How to complete this task » Locate the line bearing "- ✨ **Glass" in the material below, then reproduce it and each following line up to and including the line bearing "- 🎭 **Framer".

****************************************

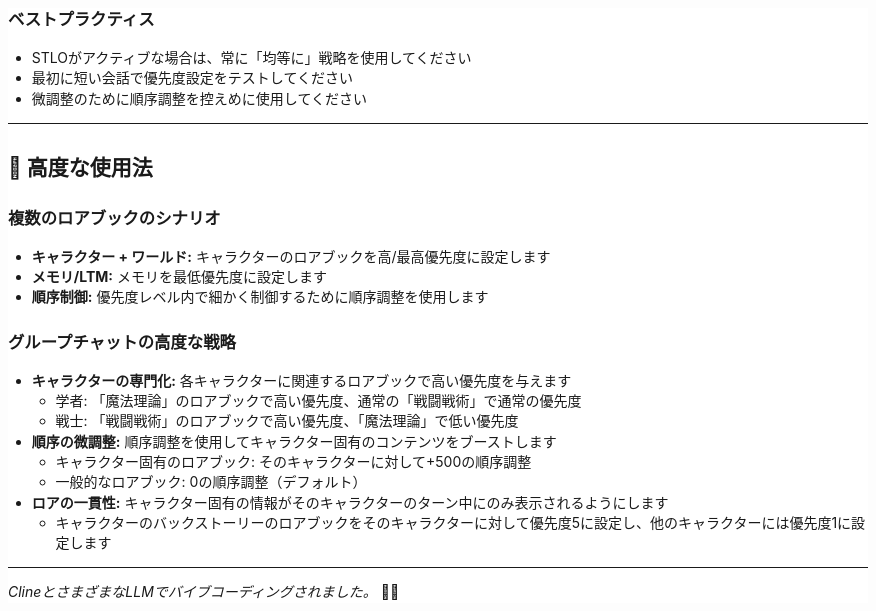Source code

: ### **ベストプラクティス**
- STLOがアクティブな場合は、常に「均等に」戦略を使用してください
- 最初に短い会話で優先度設定をテストしてください
- 微調整のために順序調整を控えめに使用してください

---

## 🔧 高度な使用法

### **複数のロアブックのシナリオ**
- **キャラクター + ワールド:** キャラクターのロアブックを高/最高優先度に設定します
- **メモリ/LTM:** メモリを最低優先度に設定します
- **順序制御:** 優先度レベル内で細かく制御するために順序調整を使用します

### **グループチャットの高度な戦略**
- **キャラクターの専門化:** 各キャラクターに関連するロアブックで高い優先度を与えます
  - 学者: 「魔法理論」のロアブックで高い優先度、通常の「戦闘戦術」で通常の優先度
  - 戦士: 「戦闘戦術」のロアブックで高い優先度、「魔法理論」で低い優先度
- **順序の微調整:** 順序調整を使用してキャラクター固有のコンテンツをブーストします
  - キャラクター固有のロアブック: そのキャラクターに対して+500の順序調整
  - 一般的なロアブック: 0の順序調整（デフォルト）
- **ロアの一貫性:** キャラクター固有の情報がそのキャラクターのターン中にのみ表示されるようにします
  - キャラクターのバックストーリーのロアブックをそのキャラクターに対して優先度5に設定し、他のキャラクターには優先度1に設定します

---

*ClineとさまざまなLLMでバイブコーディングされました。* 🎯✨
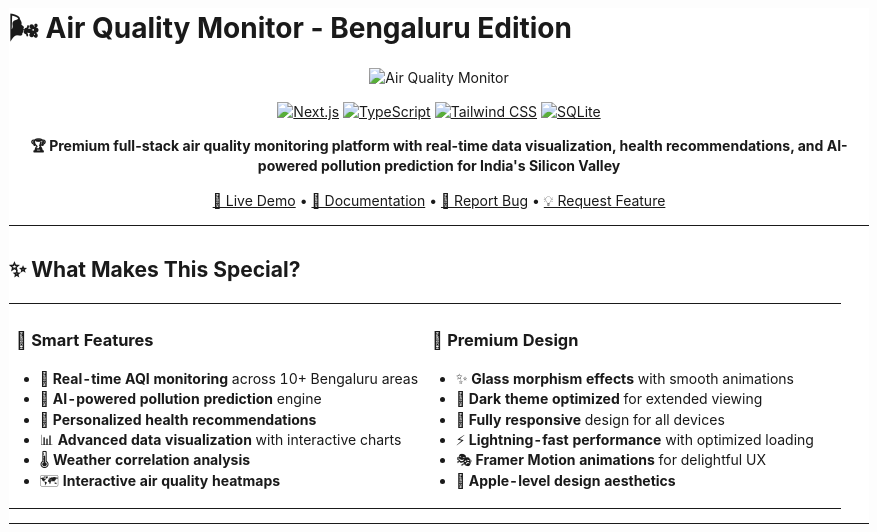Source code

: # 🌬️ Air Quality Monitor - Bengaluru Edition

<div align="center">

![Air Quality Monitor](https://images.unsplash.com/photo-1611273426858-450d8e3c9fce?w=1200&h=400&fit=crop&crop=center)

[![Next.js](https://img.shields.io/badge/Next.js-15.2.4-black?style=for-the-badge&logo=next.js)](https://nextjs.org/)
[![TypeScript](https://img.shields.io/badge/TypeScript-5.0-blue?style=for-the-badge&logo=typescript)](https://www.typescriptlang.org/)
[![Tailwind CSS](https://img.shields.io/badge/Tailwind_CSS-4.1.9-38B2AC?style=for-the-badge&logo=tailwind-css)](https://tailwindcss.com/)
[![SQLite](https://img.shields.io/badge/SQLite-3.0-003B57?style=for-the-badge&logo=sqlite)](https://www.sqlite.org/)

**🏆 Premium full-stack air quality monitoring platform with real-time data visualization, health recommendations, and AI-powered pollution prediction for India's Silicon Valley**

[🚀 Live Demo](https://your-demo-url.com) • [📖 Documentation](https://your-docs-url.com) • [🐛 Report Bug](https://github.com/your-repo/issues) • [💡 Request Feature](https://github.com/your-repo/issues)

</div>

---

## ✨ **What Makes This Special?**

<table>
<tr>
<td width="50%">

### 🎯 **Smart Features**
- 🔴 **Real-time AQI monitoring** across 10+ Bengaluru areas
- 🧠 **AI-powered pollution prediction** engine
- 🏥 **Personalized health recommendations**
- 📊 **Advanced data visualization** with interactive charts
- 🌡️ **Weather correlation analysis**
- 🗺️ **Interactive air quality heatmaps**

</td>
<td width="50%">

### 🎨 **Premium Design**
- ✨ **Glass morphism effects** with smooth animations
- 🌙 **Dark theme optimized** for extended viewing
- 📱 **Fully responsive** design for all devices
- ⚡ **Lightning-fast performance** with optimized loading
- 🎭 **Framer Motion animations** for delightful UX
- 🎪 **Apple-level design aesthetics**

</td>
</tr>
</table>

---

****************************************

Problem solution »
- ✨ **Glass morphism effects** with smooth animations
- 🌙 **Dark theme optimized** for extended viewing
- 📱 **Fully responsive** design for all devices
- ⚡ **Lightning-fast performance** with optimized loading
- 🎭 **Framer Motion animations** for delightful UX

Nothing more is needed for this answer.